On Fri, 12 Jul 2019 02:23:21 +0000 Alec Larsen hello@alec.ninja wrote:
Hello,
I've only recently joined this list, so I apologise in advance if this is not the appropriate place for my question.
For the past month, I have been operating an exit node ( 89094DFA4158C7A1583EC3A332CDCBC74A28CC0E ) from UnitedIX in Chicago, IL, US. The server has a dedicated gigabit port, and I had hoped to be able to relay around 200 TB of traffic per month, but for some reason my advertised bandwidth has been hovering at just 12 MiB/s since the first few days.
The server itself is an older Supermicro PfSense server with a Xeon E3-1270v3 at 3.5ghz and 32gb of RAM. It is currently running the latest stable release of FreeBSD (12.0p7) and Tor (0.4.0.5).
As far as I can tell, the machine is mostly idle:
- The Tor process is the most active, and I've yet to see it go above 5% CPU.
- Memory usage is under 1.5gb.
- Running `speedtest-cli` (even to different servers using the `--server` option) consistently gives 600mbps+ in both directions to most destinations.
- There's nothing interesting in `dmesg` or the debug logs.
Does anyone have suggestions for what the bottleneck here might be?

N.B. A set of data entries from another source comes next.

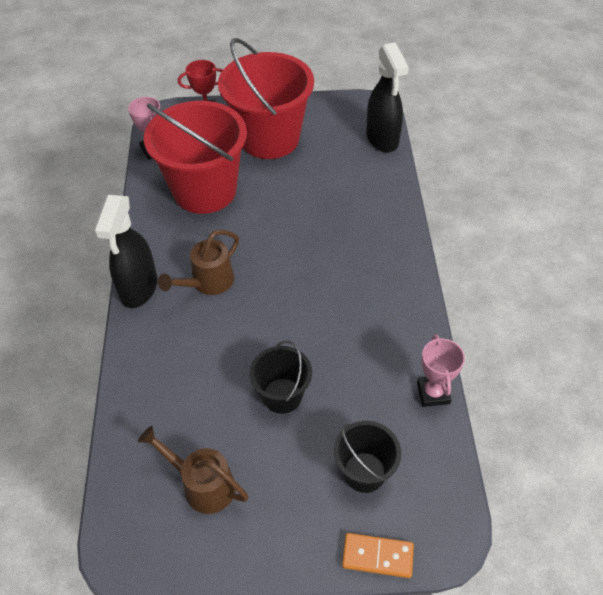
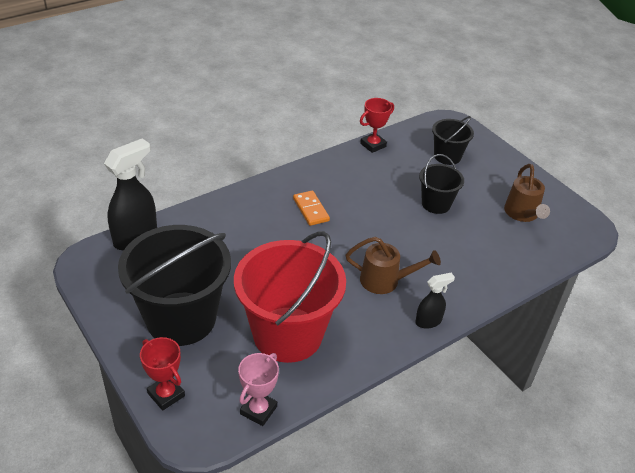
camera: 125 degrees left, 10 degrees down
(138, 288) = (428, 321): black spray bottle -> black spray bottle, size x0.54
(269, 138) = (181, 318): red bucket -> black bucket
(377, 556) = (484, 139): orange domino -> orange domino (311, 209)
(433, 393) = (373, 145): pink trophy -> red trophy

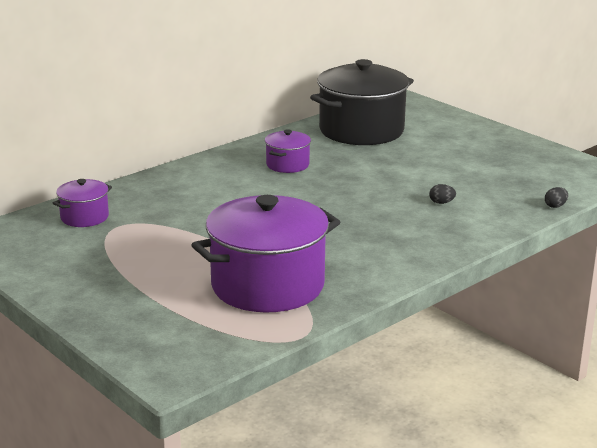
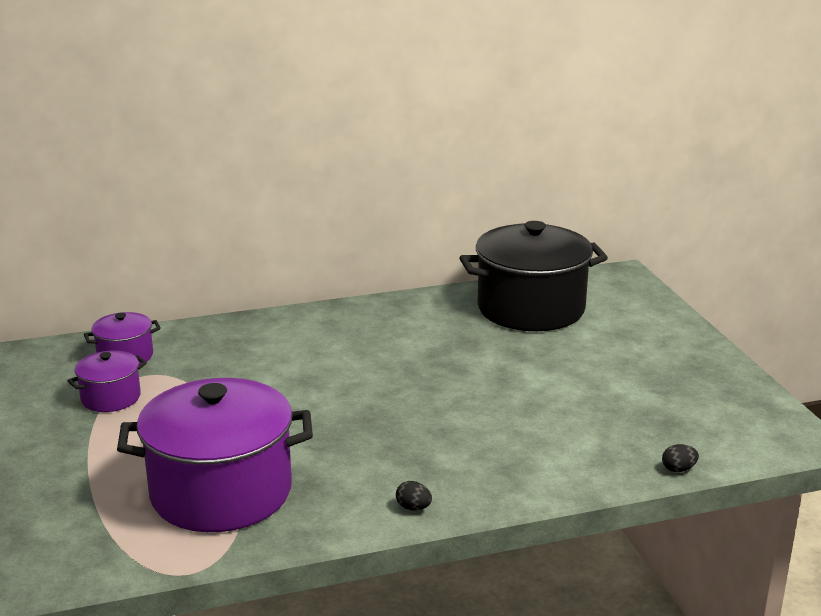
camera: 25 degrees right, 0 degrees up
(287, 165) = (400, 337): purple pot -> purple pot (111, 398)
(441, 203) = (533, 429): black egg -> black egg (413, 508)

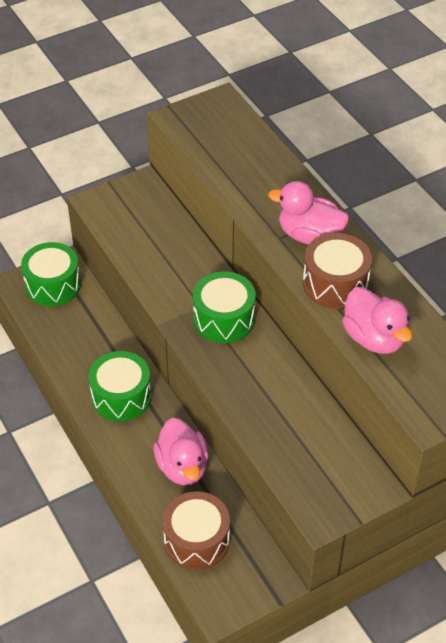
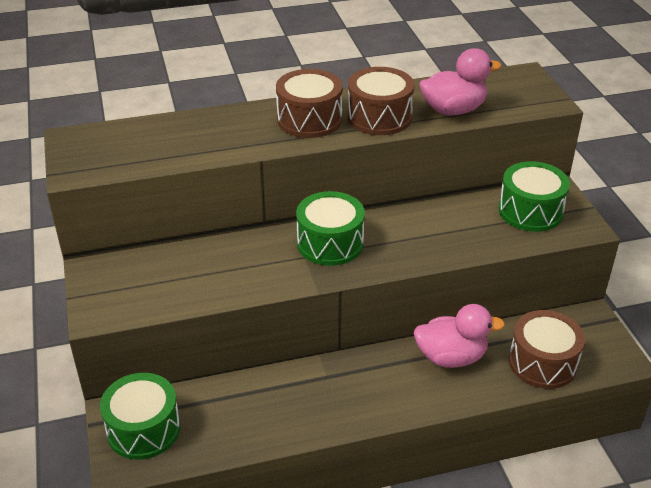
camera: 75 degrees left, 10 degrees down
(121, 396) = (343, 391): green drum -> green drum (530, 211)
(309, 235) = (309, 119): pink duck -> brown drum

I'm happy to share more details about my configuration if that would be helpful.
Thank you in advance for any help that you are willing to provide! I think Tor provides a lot of value, and I would like to provide as much bandwidth as I can to the network.
Regardless of any further steps you do, just set up a 2nd instance of Tor right now and let it start warming up. The single most effective way to improve bandwidth efficiency is to add instances. The ideal would be running one for each CPU core, but currently the hard limit is 2 instances per IPv4 address. And it is understandable that getting more public IPv4 is often either not an option or not economically feasible.